My question is, why does the absence of a proof for the WLP not prompt skepticism about it? Or, if not skepticism, then at least pressure to find a proof (or a disproof) among statisticians? Or among mathematicians, for that matter? Why is the WLP not the subject of a Millennium Prize (or its statistical equivalent)? Why do we not regard it as the Fermat's Last Theorem of probability and statistics? (Maybe the parallel postulate would be a better analogy....)
As far as answers go, I'd appreciate either/both of two types: theoretical explanations ("We don't need to prove it because..." or "Actually, there is a theorem, see reference...") or historical explanations ("Early statisticians went through a phase when they tried to find a proof but ultimately settled for an axiom..." or "Fisher bullied people into it..."). (My own search turns up no evidence along any of these lines, but I'd welcome examples if they exist.)
Clarification based on input from responders: I'm calling this the WLP but some may prefer to identify it as the sufficiency principle (SP). I'm okay with that, because the SP implies the WLP. Alternatively, you could say the SP is the mathematical statement made by Fisher and proven by the factorization theorem--that the sufficient statistic contains all the parameter information in the sample, and that the sample conditional on a sufficient statistic is independent of the parameter--and that the WLP takes this a step further by insisting there is no non-likelihood information in the sample that's inferentially useful. I'm okay with that, too. Whether it's called the WLP or SP, and whether it involves only the likelihood function or includes the sampling distribution, both are empirical claims about the best possible estimate calculable on a sample in practice, and there seems to be no imperative for proving either.

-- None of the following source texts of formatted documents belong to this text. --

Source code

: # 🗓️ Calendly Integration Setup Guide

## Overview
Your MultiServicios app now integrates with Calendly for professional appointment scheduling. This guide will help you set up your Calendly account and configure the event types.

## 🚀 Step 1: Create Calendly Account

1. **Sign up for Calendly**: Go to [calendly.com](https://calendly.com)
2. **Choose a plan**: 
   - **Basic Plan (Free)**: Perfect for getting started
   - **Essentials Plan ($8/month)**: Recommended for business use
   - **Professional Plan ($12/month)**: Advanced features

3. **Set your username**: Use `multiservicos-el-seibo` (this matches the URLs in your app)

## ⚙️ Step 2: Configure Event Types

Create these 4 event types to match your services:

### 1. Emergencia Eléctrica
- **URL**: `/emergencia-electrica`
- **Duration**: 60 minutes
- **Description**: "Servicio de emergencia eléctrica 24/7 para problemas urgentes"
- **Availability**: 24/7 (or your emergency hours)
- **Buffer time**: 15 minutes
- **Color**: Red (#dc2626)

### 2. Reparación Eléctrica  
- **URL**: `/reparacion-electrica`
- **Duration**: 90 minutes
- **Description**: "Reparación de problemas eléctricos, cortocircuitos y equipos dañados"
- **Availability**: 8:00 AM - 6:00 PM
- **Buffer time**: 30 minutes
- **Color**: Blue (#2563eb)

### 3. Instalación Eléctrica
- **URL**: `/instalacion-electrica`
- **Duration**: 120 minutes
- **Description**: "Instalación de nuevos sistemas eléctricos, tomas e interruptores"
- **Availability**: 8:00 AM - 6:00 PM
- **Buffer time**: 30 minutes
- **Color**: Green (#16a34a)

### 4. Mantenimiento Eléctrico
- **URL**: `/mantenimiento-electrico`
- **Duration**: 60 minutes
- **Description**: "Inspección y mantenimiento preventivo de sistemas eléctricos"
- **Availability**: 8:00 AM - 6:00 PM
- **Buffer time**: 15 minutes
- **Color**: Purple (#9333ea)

Edit 2: I think an answer is materializing across both answers and both sets of comments. If someone agrees and wants to write this up, or modify further, I'll give it a checkmark. a) Statistics lacks a formal axiomatic system. b) Instead, statistics relies on these things called "principles," which are like axioms or postulates except they arise by convention and are adopted by consensus (implicit or explicit). c) No one expects or even hopes to turn these principles into theorems, because without a formal system of axioms, it may well be impossible, and in any event it's very hard to know how or where to start. d) Birbaum's proof of the SLP is the exception that proves the rule, in that he was able to deduce a strong principle from two weaker ones (controversially). e) If someone were to prove or contradict the WLP, it would be another such exception.